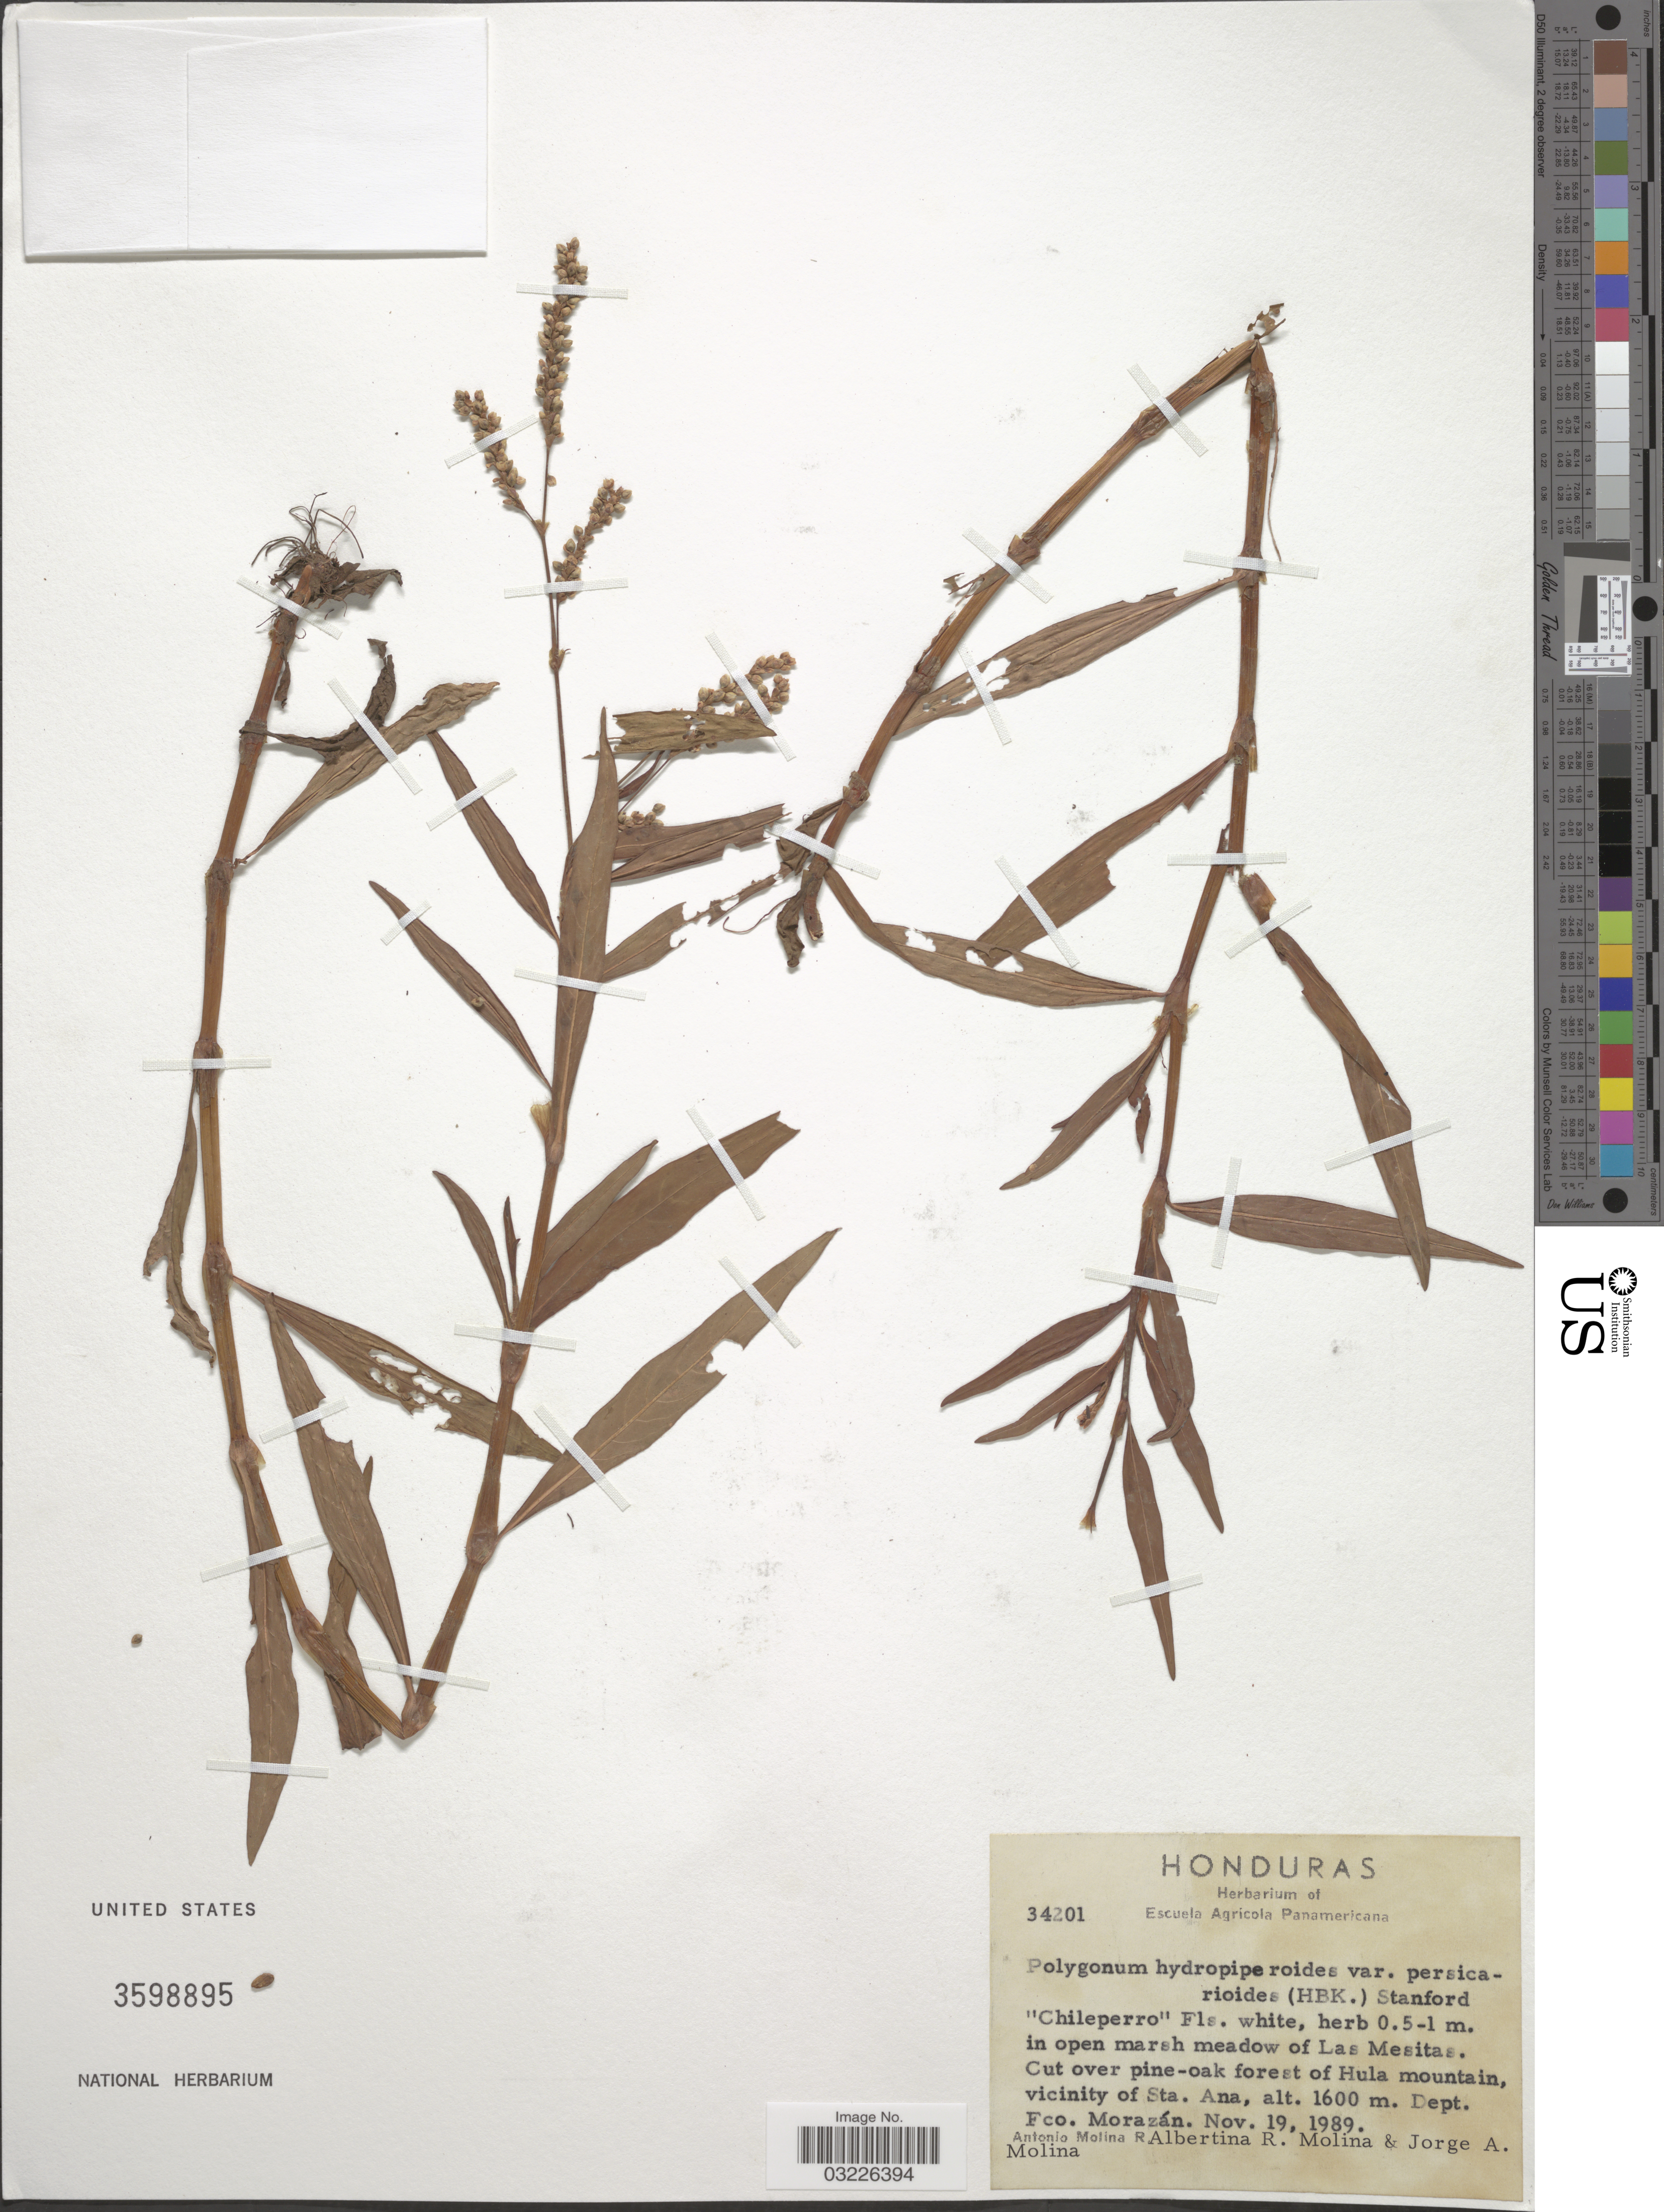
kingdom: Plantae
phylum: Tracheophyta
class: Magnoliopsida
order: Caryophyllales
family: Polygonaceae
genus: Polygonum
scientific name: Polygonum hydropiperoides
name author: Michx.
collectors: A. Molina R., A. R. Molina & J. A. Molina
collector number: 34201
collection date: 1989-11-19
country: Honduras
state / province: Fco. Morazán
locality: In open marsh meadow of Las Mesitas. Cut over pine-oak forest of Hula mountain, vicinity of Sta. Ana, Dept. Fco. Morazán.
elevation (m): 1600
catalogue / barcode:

__________________________________________________

__Task goal__
Quote the lines of the records word for word, starting at the line containing "name author: Michx." and ending at the line containing "state / province: Fco. Morazán".

__Exercise solution__
name author: Michx.
collectors: A. Molina R., A. R. Molina & J. A. Molina
collector number: 34201
collection date: 1989-11-19
country: Honduras
state / province: Fco. Morazán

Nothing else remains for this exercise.